→ Selected extract
*****

February 2026 delivered practical, buyer-impacting changes across the UAE property market—especially around digital ownership infrastructure, broker standards, and off-plan investor protection. The biggest shift was Dubai moving tokenised property from a pilot concept toward a regulated resale environment, while Abu Dhabi tightened controls around off-plan Expressions of Interest through a platform-based registration and escrow framework.
This update breaks down the 5 changes that matter, what they mean for investors, and how to use them when comparing opportunities across Dubai, Abu Dhabi, and Sharjah.
The 5 February 2026 updates that matter most to investors
If you invest for ROI and downside protection, February’s signal was clear: the UAE is tightening market infrastructure while expanding participation routes. That combination tends to reward buyers who pick regulated frameworks, document everything early, and avoid “informal” payment flows.
Here are the updates with the highest real-world impact: Dubai’s tokenisation resale phase, ADGM broker tiering, Abu Dhabi’s EOI registration/escrow controls, Sharjah’s sales momentum indicators, and Dubai’s month-on-month transaction context.
Dubai Land Department expands tokenisation into a regulated resale phase
Dubai launched phase two of its real estate tokenisation initiative, enabling resale activity in a regulated secondary market starting February 20, 2026. For investors, this matters because liquidity is historically the weak point of fractionalised or alternative property ownership models—regulated resale is the step that makes tokenisation more than a marketing headline.
Investor takeaway: treat tokenisation like a regulated investment product, not a shortcut. Your due diligence should still cover the underlying asset quality, fees, and exit conditions, because “fractional” does not automatically mean “low risk.”
ADGM introduces broker classification tiers to raise service standards
ADGM introduced a broker classification framework with five tiers—from entry level through higher-rated categories—intended to push professionalism, transparency, and service quality. ADGM also engaged brokers via workshops to align the program with market expectations.

*****

→ Excerpted records
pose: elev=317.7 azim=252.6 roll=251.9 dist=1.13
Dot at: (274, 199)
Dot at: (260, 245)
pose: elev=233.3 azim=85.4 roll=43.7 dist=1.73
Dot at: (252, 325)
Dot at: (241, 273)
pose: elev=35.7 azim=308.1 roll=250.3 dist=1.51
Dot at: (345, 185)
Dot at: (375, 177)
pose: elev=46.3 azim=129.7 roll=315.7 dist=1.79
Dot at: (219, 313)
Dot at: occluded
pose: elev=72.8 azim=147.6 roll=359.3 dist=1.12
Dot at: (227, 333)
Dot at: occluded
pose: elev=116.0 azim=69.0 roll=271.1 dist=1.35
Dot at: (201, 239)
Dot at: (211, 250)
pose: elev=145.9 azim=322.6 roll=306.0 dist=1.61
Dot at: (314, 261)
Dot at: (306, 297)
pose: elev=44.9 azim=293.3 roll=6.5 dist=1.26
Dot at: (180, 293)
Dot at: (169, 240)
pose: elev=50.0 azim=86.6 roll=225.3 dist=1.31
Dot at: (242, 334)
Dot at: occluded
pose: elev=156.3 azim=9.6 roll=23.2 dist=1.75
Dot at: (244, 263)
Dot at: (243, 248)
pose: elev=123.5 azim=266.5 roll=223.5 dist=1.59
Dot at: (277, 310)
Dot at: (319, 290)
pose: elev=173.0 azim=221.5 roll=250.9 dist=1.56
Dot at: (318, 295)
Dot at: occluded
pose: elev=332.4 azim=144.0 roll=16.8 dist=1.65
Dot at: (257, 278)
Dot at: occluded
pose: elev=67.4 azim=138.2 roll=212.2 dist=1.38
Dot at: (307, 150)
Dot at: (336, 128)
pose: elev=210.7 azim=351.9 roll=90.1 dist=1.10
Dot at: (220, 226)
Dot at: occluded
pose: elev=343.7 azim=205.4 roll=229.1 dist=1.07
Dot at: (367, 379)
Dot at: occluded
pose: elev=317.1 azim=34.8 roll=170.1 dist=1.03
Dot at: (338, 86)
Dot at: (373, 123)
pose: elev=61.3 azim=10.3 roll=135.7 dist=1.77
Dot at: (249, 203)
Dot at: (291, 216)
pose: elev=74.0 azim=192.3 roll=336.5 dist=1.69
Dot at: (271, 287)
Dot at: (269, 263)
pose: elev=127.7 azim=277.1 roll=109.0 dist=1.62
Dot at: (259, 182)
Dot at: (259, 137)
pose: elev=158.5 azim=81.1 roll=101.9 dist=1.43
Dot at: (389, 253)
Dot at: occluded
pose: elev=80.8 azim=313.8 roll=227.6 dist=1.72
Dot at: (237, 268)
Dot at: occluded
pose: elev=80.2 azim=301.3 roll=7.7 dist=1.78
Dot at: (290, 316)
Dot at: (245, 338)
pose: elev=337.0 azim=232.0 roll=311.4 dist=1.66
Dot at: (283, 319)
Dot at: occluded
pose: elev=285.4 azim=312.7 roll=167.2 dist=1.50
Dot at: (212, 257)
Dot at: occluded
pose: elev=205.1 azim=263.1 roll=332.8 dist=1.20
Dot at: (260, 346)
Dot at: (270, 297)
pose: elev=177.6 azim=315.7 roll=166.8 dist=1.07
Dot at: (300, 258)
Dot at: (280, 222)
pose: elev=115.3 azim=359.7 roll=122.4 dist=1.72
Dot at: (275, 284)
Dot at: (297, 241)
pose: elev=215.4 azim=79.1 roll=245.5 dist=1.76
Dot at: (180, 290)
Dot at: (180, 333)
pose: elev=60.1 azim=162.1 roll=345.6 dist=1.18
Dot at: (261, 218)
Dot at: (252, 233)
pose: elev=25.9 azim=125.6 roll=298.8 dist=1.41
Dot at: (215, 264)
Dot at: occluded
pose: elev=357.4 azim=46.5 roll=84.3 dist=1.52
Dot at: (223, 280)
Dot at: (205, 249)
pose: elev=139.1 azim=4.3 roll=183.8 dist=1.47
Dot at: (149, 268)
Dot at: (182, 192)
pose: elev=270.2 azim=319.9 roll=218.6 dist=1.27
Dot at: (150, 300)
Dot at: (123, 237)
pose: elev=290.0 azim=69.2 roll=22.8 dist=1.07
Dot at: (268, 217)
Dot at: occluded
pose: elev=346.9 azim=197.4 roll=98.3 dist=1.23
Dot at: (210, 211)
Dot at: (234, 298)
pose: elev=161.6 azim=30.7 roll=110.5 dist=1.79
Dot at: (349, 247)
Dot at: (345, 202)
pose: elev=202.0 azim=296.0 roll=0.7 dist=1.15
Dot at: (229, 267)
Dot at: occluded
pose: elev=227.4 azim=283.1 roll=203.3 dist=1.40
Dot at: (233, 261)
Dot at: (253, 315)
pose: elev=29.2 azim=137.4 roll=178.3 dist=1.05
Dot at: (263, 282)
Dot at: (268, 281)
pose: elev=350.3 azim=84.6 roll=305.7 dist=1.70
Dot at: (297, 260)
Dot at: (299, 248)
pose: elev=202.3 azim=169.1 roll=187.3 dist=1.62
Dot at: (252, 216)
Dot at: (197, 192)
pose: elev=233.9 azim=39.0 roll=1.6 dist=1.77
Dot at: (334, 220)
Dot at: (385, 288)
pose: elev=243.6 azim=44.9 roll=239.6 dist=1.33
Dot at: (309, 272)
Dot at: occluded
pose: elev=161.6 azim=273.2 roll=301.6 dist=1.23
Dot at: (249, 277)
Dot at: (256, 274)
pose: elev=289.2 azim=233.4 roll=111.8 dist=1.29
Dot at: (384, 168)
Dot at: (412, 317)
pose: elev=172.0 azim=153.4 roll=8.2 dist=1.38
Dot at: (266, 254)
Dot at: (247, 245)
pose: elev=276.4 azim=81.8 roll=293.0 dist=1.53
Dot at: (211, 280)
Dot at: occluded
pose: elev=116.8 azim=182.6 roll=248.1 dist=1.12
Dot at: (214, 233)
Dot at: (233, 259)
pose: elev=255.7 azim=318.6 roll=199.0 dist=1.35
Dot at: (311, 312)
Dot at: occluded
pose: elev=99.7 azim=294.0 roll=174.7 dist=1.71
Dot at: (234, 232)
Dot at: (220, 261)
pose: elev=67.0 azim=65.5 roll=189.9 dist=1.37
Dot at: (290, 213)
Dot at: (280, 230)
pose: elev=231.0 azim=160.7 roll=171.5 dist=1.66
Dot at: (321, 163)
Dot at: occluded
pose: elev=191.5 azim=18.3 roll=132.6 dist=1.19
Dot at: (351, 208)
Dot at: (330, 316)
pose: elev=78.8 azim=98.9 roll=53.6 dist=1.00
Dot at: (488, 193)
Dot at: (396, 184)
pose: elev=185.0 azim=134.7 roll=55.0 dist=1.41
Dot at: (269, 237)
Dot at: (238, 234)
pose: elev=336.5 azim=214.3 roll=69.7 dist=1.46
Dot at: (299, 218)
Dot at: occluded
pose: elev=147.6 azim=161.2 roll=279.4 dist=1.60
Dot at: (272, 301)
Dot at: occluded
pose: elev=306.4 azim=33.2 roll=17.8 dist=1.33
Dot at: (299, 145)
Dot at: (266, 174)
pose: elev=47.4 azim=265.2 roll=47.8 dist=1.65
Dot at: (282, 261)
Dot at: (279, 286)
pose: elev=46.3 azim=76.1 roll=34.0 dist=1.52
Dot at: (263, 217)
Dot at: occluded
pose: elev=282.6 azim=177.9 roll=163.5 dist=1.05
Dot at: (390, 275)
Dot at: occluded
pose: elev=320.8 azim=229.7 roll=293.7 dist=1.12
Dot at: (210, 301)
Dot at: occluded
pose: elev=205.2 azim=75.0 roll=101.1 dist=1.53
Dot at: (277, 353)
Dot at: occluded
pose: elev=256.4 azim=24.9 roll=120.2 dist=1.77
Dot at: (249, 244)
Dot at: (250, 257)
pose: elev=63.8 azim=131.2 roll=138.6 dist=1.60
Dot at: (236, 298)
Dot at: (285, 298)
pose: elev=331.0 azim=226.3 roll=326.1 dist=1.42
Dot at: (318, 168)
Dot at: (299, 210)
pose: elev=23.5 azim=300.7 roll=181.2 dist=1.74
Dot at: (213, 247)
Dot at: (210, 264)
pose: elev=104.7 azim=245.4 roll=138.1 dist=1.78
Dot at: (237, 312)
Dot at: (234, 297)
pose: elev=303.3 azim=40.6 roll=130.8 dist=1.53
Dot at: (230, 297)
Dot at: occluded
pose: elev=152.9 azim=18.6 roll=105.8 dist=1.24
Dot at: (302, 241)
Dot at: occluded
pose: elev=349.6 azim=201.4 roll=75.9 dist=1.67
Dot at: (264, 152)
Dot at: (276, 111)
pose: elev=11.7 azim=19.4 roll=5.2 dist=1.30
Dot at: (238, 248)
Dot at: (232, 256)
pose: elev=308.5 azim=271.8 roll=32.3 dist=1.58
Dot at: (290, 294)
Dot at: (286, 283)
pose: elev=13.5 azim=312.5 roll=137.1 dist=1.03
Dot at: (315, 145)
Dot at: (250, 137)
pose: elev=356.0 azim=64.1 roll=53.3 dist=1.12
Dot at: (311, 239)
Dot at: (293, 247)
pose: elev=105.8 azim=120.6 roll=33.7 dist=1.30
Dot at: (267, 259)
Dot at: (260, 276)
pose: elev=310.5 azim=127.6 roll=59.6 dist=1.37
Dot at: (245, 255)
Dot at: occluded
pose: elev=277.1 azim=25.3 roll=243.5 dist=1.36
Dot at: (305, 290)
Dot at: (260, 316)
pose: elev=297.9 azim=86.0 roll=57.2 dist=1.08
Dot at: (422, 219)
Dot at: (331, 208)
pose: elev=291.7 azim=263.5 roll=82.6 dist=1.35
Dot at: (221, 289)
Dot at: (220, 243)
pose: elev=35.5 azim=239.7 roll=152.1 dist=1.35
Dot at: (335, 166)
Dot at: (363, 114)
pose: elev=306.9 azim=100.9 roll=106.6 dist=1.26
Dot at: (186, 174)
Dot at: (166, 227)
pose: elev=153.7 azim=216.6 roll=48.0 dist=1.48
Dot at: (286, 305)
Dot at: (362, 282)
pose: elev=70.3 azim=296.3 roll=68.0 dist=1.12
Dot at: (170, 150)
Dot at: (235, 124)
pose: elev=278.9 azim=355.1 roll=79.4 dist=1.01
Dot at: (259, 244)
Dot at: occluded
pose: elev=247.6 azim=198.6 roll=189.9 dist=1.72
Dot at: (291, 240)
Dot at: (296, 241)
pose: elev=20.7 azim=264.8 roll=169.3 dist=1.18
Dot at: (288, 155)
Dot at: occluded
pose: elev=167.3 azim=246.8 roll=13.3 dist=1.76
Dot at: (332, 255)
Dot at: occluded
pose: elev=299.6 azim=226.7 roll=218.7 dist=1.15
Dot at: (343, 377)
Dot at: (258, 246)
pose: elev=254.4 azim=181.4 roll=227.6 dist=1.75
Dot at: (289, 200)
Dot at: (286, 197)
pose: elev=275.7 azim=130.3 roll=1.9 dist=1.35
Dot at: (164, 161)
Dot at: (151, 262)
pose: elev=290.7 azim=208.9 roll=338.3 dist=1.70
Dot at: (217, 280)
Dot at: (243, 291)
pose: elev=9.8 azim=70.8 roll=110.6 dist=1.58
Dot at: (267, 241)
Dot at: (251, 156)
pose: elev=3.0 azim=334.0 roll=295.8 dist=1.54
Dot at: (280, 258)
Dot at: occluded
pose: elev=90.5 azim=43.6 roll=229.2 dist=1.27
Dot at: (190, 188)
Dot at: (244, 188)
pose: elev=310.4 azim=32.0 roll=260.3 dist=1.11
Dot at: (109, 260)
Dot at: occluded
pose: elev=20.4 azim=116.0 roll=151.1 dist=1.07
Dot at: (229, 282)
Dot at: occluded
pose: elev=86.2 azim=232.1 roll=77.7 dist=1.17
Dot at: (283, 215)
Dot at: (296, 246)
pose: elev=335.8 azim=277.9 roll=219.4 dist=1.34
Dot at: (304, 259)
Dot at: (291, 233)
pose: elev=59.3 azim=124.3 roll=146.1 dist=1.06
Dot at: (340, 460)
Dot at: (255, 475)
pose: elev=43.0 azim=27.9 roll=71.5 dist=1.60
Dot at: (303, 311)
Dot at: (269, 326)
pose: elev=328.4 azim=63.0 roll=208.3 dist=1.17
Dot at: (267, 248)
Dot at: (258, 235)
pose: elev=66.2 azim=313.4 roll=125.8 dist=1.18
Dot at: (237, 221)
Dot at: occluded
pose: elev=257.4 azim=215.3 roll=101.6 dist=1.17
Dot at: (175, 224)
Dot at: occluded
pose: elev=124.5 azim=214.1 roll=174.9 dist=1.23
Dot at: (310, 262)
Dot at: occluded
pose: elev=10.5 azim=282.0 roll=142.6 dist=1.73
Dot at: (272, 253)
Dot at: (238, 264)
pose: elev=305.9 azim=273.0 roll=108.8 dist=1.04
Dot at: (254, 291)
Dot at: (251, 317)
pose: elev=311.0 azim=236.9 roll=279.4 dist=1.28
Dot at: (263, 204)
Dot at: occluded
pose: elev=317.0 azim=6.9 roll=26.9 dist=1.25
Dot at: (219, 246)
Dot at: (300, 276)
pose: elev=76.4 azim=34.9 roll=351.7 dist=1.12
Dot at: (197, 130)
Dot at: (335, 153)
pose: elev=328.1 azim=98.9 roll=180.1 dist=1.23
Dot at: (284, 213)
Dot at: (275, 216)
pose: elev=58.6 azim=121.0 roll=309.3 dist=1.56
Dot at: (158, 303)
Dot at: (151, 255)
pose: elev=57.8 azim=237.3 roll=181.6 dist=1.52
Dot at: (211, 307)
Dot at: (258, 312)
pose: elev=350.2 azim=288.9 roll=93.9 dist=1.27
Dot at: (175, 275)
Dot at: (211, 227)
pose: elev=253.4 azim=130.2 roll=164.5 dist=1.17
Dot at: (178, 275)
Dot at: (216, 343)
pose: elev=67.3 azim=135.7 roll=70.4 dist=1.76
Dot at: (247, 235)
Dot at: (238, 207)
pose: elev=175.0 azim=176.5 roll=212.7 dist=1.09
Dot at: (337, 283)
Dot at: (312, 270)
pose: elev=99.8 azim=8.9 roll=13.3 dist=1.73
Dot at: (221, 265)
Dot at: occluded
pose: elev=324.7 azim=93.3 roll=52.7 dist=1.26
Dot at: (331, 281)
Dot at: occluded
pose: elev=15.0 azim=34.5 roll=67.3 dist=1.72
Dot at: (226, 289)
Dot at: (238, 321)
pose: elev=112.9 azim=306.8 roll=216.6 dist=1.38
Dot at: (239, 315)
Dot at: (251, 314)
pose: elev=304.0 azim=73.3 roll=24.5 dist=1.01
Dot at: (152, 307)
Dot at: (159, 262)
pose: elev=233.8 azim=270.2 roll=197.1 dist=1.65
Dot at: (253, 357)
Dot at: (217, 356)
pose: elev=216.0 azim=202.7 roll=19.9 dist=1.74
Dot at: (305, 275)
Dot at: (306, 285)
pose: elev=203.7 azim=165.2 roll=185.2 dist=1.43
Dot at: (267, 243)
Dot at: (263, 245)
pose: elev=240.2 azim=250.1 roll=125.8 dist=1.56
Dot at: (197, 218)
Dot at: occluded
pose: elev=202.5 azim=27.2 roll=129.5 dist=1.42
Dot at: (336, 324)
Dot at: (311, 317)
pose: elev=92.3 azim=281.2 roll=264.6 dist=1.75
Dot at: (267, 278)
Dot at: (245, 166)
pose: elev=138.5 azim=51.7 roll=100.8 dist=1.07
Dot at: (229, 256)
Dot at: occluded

*****

→ Task instructions
Rewrite the UAE property update between "Here are the" and "month-on-month transaction context.", inclusive, replacing "highest real-world impact" with "greatest practical effect". The material isn't needed.

→ Reply to the exercise
Here are the updates with the greatest practical effect: Dubai’s tokenisation resale phase, ADGM broker tiering, Abu Dhabi’s EOI registration/escrow controls, Sharjah’s sales momentum indicators, and Dubai’s month-on-month transaction context.